__About this task__
Reproduce every line of the records below verbatim, omitting the pictures.

__Records provided__
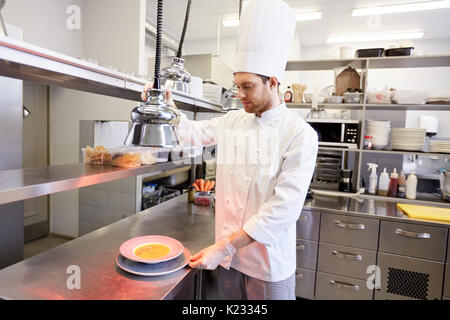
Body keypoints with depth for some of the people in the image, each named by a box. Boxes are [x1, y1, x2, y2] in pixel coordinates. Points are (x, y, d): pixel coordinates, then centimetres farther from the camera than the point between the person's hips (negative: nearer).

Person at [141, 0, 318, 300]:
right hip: (229, 254, 5)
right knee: (228, 298, 21)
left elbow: (284, 207, -23)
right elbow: (194, 132, 15)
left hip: (268, 264, -5)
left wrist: (224, 247, -24)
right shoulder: (232, 122, 1)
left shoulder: (299, 134, -18)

__Task result__
Body keypoints with depth for some of the people in the image, each named by a box. Boxes are [x1, y1, x2, y2] in pixel coordinates. Points are (x, y, d): pixel coordinates, then centimetres farther from the camera than the point between the person's hips (negative: nearer).

Person at [141, 0, 318, 300]:
right hip: (229, 254, 5)
right knee: (228, 298, 21)
left elbow: (284, 207, -23)
right elbow: (194, 132, 15)
left hip: (268, 264, -5)
left wrist: (224, 247, -24)
right shoulder: (232, 122, 1)
left shoulder: (299, 134, -18)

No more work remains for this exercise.